Toy Boy by Moschino

Toy Boy 2019

AgnesEva
10/21/2019 - 01:57 PM
6
0.5Scent 9Longevity 9Sillage 1Bottle

I need a shower.

My friend and dear YouTube subscriber Eduardo commented yesterday on my channel that he would appreciate if I said something about this fragrance. So, I went to the shopping mall to smell it.

Let me start with the bottle.
I really don't want this in my cabinet.
It's insanely tacky, looks cheap and didn't feel good in my hand.
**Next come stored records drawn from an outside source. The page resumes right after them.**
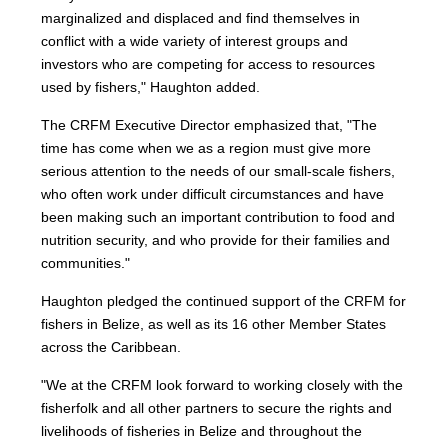
marginalized and displaced and find themselves in
conflict with a wide variety of interest groups and
investors who are competing for access to resources
used by fishers," Haughton added.
The CRFM Executive Director emphasized that, "The
time has come when we as a region must give more
serious attention to the needs of our small-scale fishers,
who often work under difficult circumstances and have
been making such an important contribution to food and
nutrition security, and who provide for their families and
communities."
Haughton pledged the continued support of the CRFM for
fishers in Belize, as well as its 16 other Member States
across the Caribbean.
"We at the CRFM look forward to working closely with the
fisherfolk and all other partners to secure the rights and
livelihoods of fisheries in Belize and throughout the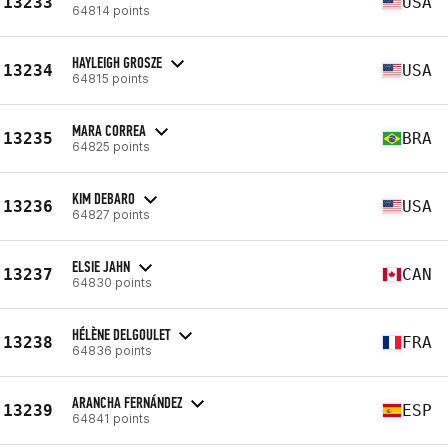
13233
USA
64814 points
HAYLEIGH GROSZE
13234
USA
64815 points
MARA CORREA
13235
BRA
64825 points
KIM DEBARO
13236
USA
64827 points
ELSIE JAHN
13237
CAN
64830 points
HÉLÈNE DELGOULET
13238
FRA
64836 points
ARANCHA FERNÁNDEZ
13239
ESP
64841 points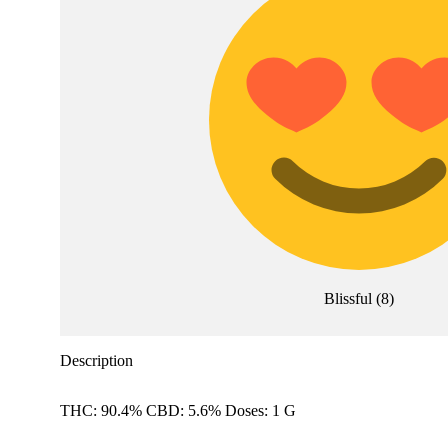
Blissful
(
8
)
Description
THC: 90.4% CBD: 5.6% Doses: 1 G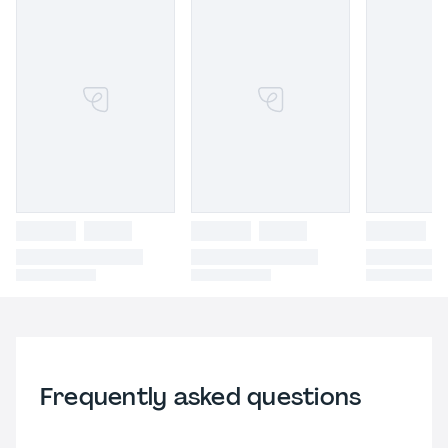
Frequently asked questions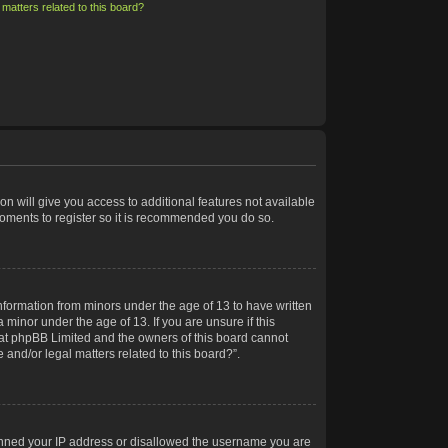
matters related to this board?
on will give you access to additional features not available
moments to register so it is recommended you do so.
information from minors under the age of 13 to have written
minor under the age of 13. If you are unsure if this
 that phpBB Limited and the owners of this board cannot
 and/or legal matters related to this board?”.
 banned your IP address or disallowed the username you are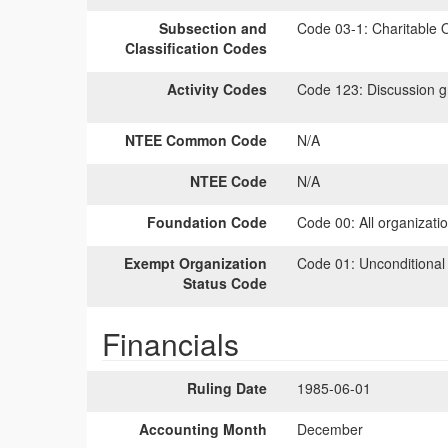
Subsection and
Code 03-1:
Charitable O
Classification Codes
Activity Codes
Code 123:
Discussion gr
NTEE Common Code
N/A
NTEE Code
N/A
Foundation Code
Code 00:
All organizati
Exempt Organization
Code 01:
Unconditional
Status Code
Financials
Ruling Date
1985-06-01
Accounting Month
December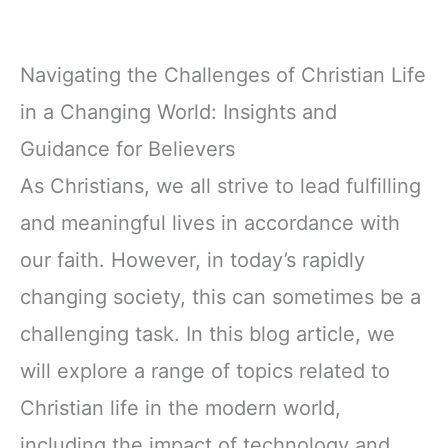
Navigating the Challenges of Christian Life
in a Changing World: Insights and
Guidance for Believers
As Christians, we all strive to lead fulfilling
and meaningful lives in accordance with
our faith. However, in today’s rapidly
changing society, this can sometimes be a
challenging task. In this blog article, we
will explore a range of topics related to
Christian life in the modern world,
including the impact of technology and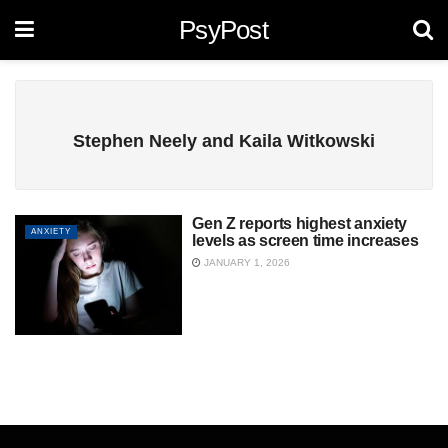
PsyPost
Stephen Neely and Kaila Witkowski
Gen Z reports highest anxiety
ANXIETY
levels as screen time increases
JANUARY 1, 2026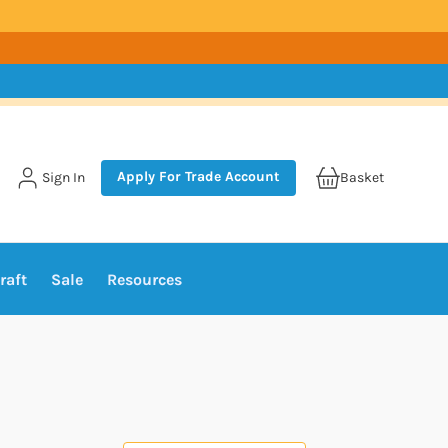
Apply For Trade Account
Sign In
Basket
raft
Sale
Resources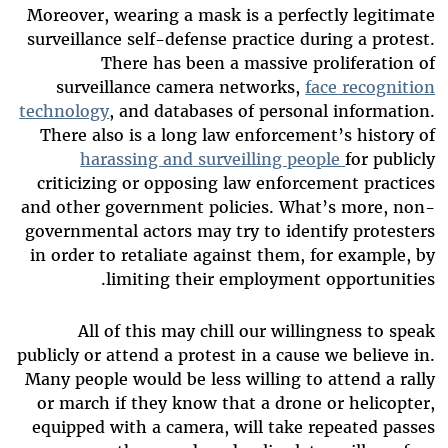
Moreover, wearing a mask is a perfectly legitimate
surveillance self-defense practice during a protest.
There has been a massive proliferation of
surveillance camera networks,
face recognition
technology
, and databases of personal information.
There also is a long law enforcement’s history of
harassing and surveilling people
for publicly
criticizing or opposing law enforcement practices
and other government policies. What’s more, non-
governmental actors may try to identify protesters
in order to retaliate against them, for example, by
limiting their employment opportunities.
All of this may chill our willingness to speak
publicly or attend a protest in a cause we believe in.
Many people would be less willing to attend a rally
or march if they know that a drone or helicopter,
equipped with a camera, will take repeated passes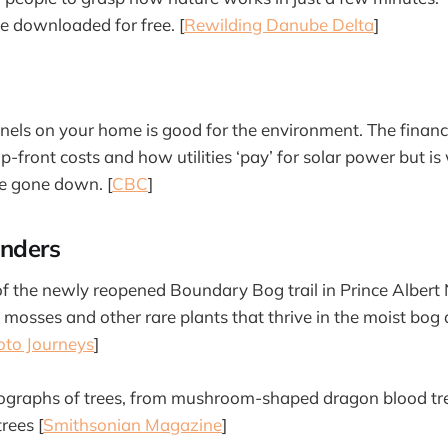
be downloaded for free. [
Rewilding Danube Delta
]
panels on your home is good for the environment. The financi
up-front costs and how utilities ‘pay’ for solar power but i
ve gone down. [
CBC
]
nders
 the newly reopened Boundary Bog trail in Prince Albert 
e mosses and other rare plants that thrive in the moist bog
oto Journeys
]
ographs of trees, from mushroom-shaped dragon blood tre
rees [
Smithsonian Magazine
]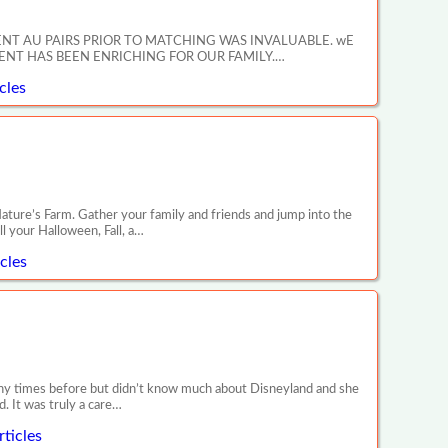
ENT AU PAIRS PRIOR TO MATCHING WAS INVALUABLE. wE
NT HAS BEEN ENRICHING FOR OUR FAMILY.…
cles
’s Farm. Gather your family and friends and jump into the
l your Halloween, Fall, a…
cles
any times before but didn’t know much about Disneyland and she
. It was truly a care…
ticles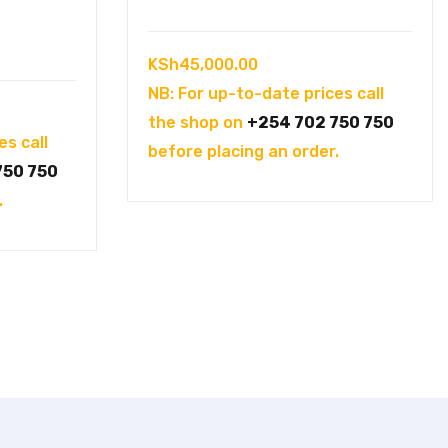
KSh
45,000.00
NB: For up-to-date prices call
the shop on
+254 702 750 750
es call
before placing an order.
750 750
.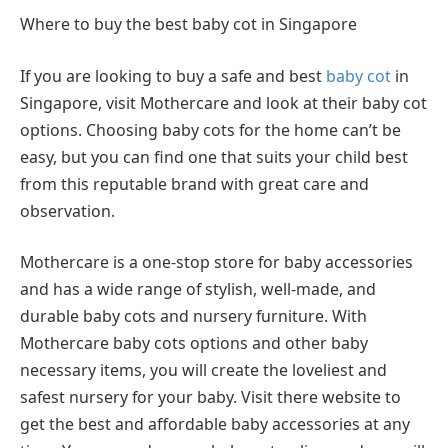
Where to buy the best baby cot in Singapore
If you are looking to buy a safe and best
baby cot
in
Singapore, visit Mothercare and look at their baby cot
options. Choosing baby cots for the home can’t be
easy, but you can find one that suits your child best
from this reputable brand with great care and
observation.
Mothercare is a one-stop store for baby accessories
and has a wide range of stylish, well-made, and
durable baby cots and nursery furniture. With
Mothercare baby cots options and other baby
necessary items, you will create the loveliest and
safest nursery for your baby. Visit there website to
get the best and affordable baby accessories at any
Also, the advert, a half naked man in leather pants, looked quite off-putting to me. I mean, a naked man in leather with a kid's toy on his lap... let's better not continue this thought... I'm a teacher, I teach little kids, and something like that just doesn't feel right to me.
The only good thing about the bottle is (since I really want to find something positive about it), that the word 'DECAPITATE' reminds me of Sheldon Cooper. TBBT fans will know what I mean.

Now to the scent...
HOLY CAT, IS THAT BAD!
I want to get rid of it NOW. And I have this feeling since I've sprayed it on MY SKIN.
Why do I always sacrifice myself like this... ROFL!

It's terribly blended.

The opening made me gag.
There was some very peppery, spicy-resinous pear with the quality of a cheap celebrity-perfume fruit.
And this resinous something slathered over it was just WRONG. Maybe, what they wanted to achieve with that is creating a sexy-erotic fruit... Because of... toy boy...
FAIL.
And then the worst thing happened:
A cereal-nutty smelling flower appeared, a very strange rose I have never smelled before, and cloves.
WHAT THE CAT IS THAT?!
Now, in the very drydown there is this cereal-nutty flower and a huge load of cashmeran which tries to decapitate EVERYTHING including some very synthetic ambery animalicness which has a slightly sour-earthy background. Might be some vetiver but in combination with the cashmeran and the animalic-ambery something it's just...
WHY?!

Final thought: Let's take a shower and SCRUB THE HELL OUT OF MY ARM to make it disappear.

One more positive thing:
What comes out of the decapitated teddybear is STRONG. It projected and projected and still does. After 2 hours.
I need a shower.
2 Comments
TonkaTommyTonkaTommy 2 years ago
Bottle is a 10 / 10. I agree though, scent is, to me, 4 / 10. It's a strange scent, that a confidently stupid man or woman would pull off. Not my type!